* DATA FOR PROCESSING:
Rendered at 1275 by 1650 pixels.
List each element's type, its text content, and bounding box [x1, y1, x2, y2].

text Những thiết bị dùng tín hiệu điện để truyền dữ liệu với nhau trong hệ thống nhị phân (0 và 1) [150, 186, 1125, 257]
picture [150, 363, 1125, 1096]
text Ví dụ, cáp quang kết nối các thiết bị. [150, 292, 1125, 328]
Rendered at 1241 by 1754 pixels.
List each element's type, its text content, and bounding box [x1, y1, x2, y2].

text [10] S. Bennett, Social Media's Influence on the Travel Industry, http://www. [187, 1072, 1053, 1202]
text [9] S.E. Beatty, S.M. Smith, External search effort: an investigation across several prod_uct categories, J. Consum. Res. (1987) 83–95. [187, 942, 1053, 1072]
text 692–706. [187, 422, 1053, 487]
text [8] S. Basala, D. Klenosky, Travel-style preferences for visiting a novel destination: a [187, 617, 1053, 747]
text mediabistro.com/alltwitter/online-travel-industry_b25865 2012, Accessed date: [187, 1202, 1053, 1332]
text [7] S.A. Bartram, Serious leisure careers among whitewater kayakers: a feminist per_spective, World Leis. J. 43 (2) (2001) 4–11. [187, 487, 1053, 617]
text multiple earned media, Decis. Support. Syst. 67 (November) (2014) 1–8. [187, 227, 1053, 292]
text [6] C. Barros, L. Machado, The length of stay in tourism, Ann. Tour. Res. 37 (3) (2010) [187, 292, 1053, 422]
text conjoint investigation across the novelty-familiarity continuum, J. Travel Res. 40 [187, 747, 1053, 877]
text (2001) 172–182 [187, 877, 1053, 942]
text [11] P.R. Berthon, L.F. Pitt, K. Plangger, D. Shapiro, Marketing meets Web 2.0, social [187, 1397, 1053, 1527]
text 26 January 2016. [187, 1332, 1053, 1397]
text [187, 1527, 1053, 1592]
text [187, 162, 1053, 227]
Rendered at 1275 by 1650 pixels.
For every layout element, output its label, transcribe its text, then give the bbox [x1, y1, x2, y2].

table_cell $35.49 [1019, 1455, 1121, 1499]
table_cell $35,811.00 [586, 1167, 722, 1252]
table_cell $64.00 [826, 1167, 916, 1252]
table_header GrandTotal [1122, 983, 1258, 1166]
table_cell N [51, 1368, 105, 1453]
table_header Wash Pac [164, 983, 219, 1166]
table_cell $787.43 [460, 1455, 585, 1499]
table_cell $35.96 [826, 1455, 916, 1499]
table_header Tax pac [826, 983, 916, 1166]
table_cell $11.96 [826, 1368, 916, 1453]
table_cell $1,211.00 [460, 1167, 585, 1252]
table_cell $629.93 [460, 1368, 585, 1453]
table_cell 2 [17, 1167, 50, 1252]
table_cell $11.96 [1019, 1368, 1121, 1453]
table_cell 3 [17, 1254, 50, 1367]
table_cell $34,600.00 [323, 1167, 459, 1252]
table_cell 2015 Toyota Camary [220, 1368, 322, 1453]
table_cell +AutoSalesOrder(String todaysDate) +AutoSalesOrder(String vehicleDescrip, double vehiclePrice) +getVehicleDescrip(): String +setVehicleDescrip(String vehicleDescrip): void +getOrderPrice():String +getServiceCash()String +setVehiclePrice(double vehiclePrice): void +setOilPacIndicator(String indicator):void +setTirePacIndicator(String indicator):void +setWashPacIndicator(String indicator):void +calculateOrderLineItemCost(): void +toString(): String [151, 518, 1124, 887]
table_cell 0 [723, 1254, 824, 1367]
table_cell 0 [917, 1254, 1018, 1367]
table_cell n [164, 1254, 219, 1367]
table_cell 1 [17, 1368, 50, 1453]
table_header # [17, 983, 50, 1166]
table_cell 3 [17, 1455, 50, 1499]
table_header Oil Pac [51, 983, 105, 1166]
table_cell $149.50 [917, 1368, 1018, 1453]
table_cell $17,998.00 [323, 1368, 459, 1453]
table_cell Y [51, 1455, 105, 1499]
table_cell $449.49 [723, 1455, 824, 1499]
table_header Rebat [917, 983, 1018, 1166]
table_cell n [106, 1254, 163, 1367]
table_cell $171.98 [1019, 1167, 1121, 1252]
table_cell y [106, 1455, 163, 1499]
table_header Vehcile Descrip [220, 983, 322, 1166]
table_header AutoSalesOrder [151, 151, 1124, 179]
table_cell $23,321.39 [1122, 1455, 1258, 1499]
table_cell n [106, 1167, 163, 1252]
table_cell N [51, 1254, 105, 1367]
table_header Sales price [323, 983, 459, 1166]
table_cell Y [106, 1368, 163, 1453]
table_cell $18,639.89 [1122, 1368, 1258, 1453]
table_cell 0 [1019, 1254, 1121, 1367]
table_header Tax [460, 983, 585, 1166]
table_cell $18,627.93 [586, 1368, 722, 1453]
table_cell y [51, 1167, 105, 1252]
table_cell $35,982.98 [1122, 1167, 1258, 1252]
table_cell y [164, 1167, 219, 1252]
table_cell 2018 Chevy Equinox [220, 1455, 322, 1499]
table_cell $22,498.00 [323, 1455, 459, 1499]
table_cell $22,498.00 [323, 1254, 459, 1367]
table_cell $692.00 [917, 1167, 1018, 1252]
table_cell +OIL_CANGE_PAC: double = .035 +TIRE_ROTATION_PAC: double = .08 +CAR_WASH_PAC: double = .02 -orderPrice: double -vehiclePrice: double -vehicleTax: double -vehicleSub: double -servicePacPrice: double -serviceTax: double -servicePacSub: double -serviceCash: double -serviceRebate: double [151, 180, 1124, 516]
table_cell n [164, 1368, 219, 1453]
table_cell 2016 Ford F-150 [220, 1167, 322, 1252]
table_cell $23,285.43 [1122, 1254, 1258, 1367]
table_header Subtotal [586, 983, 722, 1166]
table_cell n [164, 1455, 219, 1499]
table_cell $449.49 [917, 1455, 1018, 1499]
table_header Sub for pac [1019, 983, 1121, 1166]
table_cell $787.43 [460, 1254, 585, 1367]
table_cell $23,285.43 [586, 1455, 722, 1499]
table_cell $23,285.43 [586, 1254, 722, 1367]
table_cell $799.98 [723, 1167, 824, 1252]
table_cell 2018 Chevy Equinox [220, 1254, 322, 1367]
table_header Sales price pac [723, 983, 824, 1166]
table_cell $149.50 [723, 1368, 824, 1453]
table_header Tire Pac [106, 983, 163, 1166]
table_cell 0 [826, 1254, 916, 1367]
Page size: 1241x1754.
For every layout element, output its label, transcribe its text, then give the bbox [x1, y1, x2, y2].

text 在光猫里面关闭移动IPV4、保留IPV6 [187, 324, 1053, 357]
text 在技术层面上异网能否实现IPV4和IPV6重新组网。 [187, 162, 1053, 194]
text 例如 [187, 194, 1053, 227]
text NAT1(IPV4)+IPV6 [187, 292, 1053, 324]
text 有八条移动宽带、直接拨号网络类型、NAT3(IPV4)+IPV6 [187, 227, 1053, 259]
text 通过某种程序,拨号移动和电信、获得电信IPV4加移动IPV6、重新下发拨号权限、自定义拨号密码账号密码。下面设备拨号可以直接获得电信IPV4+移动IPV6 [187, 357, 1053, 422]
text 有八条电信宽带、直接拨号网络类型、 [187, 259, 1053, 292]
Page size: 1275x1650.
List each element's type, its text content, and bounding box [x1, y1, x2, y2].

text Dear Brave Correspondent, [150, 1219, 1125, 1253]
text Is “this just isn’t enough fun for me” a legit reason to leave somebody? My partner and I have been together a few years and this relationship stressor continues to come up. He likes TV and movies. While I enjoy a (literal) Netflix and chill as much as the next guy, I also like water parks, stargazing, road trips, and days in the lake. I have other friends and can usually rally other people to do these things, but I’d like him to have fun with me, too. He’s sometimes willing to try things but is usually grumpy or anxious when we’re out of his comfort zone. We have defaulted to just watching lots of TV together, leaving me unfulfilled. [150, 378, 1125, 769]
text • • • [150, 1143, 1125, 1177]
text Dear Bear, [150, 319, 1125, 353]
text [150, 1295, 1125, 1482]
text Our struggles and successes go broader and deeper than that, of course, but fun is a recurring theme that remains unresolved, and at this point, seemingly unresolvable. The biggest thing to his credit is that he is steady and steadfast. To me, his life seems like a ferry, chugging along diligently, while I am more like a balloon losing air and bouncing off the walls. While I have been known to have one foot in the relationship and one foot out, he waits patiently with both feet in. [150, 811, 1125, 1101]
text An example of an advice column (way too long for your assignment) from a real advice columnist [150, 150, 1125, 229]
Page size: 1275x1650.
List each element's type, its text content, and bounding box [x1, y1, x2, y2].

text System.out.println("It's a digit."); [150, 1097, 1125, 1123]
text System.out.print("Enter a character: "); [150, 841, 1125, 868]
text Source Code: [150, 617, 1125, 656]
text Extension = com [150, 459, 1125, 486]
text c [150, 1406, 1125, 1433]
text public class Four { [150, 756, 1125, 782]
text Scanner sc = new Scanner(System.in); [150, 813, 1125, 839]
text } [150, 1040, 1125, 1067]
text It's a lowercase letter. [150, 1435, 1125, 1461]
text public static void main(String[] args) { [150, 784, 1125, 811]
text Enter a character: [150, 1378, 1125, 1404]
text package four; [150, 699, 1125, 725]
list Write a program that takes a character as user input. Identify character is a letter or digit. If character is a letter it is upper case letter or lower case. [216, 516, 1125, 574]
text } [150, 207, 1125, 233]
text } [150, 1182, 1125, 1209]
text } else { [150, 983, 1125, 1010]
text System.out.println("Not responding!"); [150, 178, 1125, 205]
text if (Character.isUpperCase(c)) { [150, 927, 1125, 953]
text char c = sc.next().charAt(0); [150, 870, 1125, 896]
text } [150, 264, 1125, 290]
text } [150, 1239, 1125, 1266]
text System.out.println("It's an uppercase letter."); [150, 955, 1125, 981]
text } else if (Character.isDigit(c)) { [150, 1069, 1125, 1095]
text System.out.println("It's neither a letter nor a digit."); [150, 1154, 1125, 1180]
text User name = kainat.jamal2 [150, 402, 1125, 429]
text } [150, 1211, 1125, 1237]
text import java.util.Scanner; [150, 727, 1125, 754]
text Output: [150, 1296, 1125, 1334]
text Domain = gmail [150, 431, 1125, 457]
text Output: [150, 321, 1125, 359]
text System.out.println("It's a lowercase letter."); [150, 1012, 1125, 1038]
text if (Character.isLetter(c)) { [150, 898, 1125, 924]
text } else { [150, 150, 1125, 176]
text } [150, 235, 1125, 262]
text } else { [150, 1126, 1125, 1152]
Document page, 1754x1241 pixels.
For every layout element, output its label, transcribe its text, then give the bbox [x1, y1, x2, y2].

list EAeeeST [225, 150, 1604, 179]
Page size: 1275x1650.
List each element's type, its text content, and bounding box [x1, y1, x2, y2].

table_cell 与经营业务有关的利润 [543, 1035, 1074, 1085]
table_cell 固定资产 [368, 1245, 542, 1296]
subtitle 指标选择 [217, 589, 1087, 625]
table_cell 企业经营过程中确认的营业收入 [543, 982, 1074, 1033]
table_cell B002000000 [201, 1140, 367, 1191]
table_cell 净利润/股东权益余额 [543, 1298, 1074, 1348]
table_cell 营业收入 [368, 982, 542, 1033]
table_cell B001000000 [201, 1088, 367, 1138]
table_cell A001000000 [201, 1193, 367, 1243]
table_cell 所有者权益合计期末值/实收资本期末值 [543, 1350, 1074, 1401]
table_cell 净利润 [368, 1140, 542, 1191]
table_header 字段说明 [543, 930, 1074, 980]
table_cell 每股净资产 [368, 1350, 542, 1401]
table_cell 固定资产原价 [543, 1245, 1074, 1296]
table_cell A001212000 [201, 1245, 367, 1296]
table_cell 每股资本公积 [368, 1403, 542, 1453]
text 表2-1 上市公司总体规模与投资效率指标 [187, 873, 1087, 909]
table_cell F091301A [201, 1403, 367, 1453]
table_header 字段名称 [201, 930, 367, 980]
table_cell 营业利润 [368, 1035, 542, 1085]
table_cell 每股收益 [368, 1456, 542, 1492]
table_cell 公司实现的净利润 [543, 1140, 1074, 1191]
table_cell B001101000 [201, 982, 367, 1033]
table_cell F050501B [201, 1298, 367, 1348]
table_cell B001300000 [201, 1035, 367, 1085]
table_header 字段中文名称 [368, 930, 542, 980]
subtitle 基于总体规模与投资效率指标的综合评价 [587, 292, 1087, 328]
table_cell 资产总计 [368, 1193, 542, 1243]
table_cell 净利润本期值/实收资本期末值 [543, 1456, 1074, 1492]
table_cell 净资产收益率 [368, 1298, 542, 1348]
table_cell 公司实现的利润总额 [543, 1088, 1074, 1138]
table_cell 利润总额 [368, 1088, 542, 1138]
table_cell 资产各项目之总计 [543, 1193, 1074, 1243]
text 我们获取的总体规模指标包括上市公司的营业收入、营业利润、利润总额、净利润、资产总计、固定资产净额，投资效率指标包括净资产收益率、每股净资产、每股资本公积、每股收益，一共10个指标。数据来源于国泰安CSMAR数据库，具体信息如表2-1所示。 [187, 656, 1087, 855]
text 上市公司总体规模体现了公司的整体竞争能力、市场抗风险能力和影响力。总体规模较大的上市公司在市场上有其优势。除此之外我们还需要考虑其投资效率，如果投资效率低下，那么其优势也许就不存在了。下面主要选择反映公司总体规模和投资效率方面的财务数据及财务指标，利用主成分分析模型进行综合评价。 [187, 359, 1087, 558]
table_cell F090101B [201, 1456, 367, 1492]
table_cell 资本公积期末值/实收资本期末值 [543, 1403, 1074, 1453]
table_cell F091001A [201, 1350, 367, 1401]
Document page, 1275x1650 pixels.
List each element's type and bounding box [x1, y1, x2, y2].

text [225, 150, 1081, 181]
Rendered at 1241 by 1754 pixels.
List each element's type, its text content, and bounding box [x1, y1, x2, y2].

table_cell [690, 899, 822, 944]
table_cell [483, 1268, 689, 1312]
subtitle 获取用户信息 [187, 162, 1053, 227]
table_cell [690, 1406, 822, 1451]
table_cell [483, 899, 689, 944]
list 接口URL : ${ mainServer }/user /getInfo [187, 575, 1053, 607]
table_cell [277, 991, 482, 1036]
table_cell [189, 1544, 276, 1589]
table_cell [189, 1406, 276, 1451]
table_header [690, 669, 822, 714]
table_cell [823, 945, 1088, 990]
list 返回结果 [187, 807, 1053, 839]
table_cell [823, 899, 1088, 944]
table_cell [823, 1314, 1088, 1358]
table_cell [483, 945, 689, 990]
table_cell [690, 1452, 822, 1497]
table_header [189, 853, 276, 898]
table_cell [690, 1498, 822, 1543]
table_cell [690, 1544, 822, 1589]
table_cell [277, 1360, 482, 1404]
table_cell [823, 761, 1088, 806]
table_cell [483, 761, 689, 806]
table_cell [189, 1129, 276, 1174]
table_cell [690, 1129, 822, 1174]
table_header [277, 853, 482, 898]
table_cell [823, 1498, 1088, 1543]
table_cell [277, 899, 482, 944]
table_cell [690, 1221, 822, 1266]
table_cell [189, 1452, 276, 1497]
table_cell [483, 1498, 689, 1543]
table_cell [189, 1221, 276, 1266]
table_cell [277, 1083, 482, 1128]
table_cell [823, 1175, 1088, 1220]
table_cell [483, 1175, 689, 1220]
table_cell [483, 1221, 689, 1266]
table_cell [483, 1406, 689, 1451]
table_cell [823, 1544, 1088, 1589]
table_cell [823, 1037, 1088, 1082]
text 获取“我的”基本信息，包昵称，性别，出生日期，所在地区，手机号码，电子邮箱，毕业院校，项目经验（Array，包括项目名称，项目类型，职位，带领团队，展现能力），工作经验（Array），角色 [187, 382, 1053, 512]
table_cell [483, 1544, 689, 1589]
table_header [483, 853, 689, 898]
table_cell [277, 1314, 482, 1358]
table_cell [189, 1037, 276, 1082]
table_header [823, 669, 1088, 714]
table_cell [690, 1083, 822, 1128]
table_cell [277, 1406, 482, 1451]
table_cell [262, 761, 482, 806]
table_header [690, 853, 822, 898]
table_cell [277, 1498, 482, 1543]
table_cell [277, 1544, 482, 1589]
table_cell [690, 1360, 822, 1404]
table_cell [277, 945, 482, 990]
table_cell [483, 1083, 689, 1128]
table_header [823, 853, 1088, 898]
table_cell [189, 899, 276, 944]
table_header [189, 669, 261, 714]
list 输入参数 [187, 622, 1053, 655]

* TASK TO COMPLETE: From the data above, output only the lines between the line containing "table_header [483, 853, 689, 898]" and the line containing "table_cell [483, 1083, 689, 1128]", inclusive, exactly as written.

* ANSWER BOX:
table_header [483, 853, 689, 898]
table_cell [277, 1314, 482, 1358]
table_cell [189, 1037, 276, 1082]
table_header [823, 669, 1088, 714]
table_cell [690, 1083, 822, 1128]
table_cell [277, 1406, 482, 1451]
table_cell [262, 761, 482, 806]
table_header [690, 853, 822, 898]
table_cell [277, 1498, 482, 1543]
table_cell [277, 1544, 482, 1589]
table_cell [690, 1360, 822, 1404]
table_cell [277, 945, 482, 990]
table_cell [483, 1083, 689, 1128]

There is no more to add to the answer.